You've described a type of obsessive-compulsive disorder (OCD) in Barnum - mood/behavioral disorders characterized by repetitive, invariant, patterned behaviors that are exaggerated in intensity, frequency, and duration given the inciting stimuli (i.e., expressed out of context). The behavior interferes with health and well-being. Earlier in the course you may have been able to stop the behavior, but that may not be the case at this time. He may hide (to perform the behavior), become aggressive when you attempt to stop it, or may begin avoiding you.

His "stargazing" may also suggest partial seizures or dysphoria (a state of unease) and so consultation with a specialist veterinary neurologist (please see here: www.acvim.org) should be considered. Was anything untoward noted on his pre-anesthetic blood panel prior to his dental cleaning?

All cases of OCD warrant intervention which is individualized and based on frequency and severity of clinical signs. Treatment is usually a combination of behavioral and environmental modification and psychotropic medication. The goal is to minimize and if possible eliminate bouts of compulsive behavior and the concomitant anxious states that accompany them.

In general, for OCD we need to identify and eliminate trigger events/situations. No punishment should ever be used since it can heighten anxiety and worsen the problem. If possible, these pets can be redirected to an alternative and incompatible behavior such as licking food from a toy instead of licking the skin if the redirection doesn't make the pet more anxious. Pets should be calmly rewarded for any spontaneous calm behavior. Keeping a structured daily routine helps decrease anxiety. The most successful medications used in the treatment of OCD in people include SSRIs such as fluoxetine (Prozac) and clomipramine (Clomicalm). Typically, psychotropic therapy is necessary for longer periods of time than other anxiety-based disorders (months to years depending upon severity and how long the disorder has been ongoing). Lifelong medication use isn't unusual in severe cases.
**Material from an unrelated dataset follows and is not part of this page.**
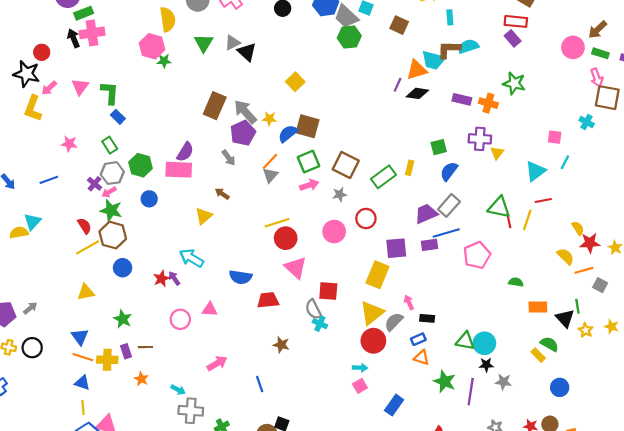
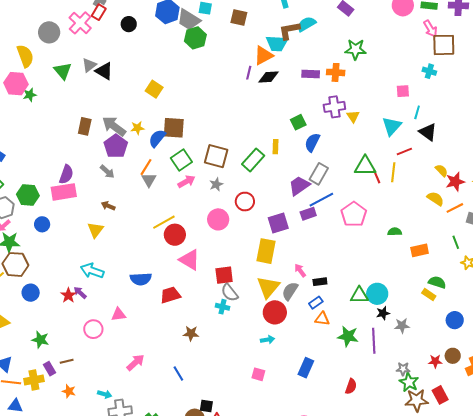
brown rectangle: (215, 106) -> (85, 126), size x0.7
gray semicircle: (313, 309) -> (230, 293), moved
black triangle: (565, 318) -> (428, 132), moved
pink square: (360, 386) -> (258, 374), moved, turned -32

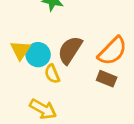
Please respond with further questions or concerns if you wish. I regret that my state board of veterinary examiners doesn't allow me to speak to customers by phone in this venue but other experts in this category may be able to assist you in this regard. Please let me know if you'd like another expert to do so and I'll opt out of this conversation. Please stay in the conversation if you wish.

Expert:  Dr. Michael Salkin replied 1 month ago.
Hi,

I'm just following up on our conversation about your pet. How is everything going?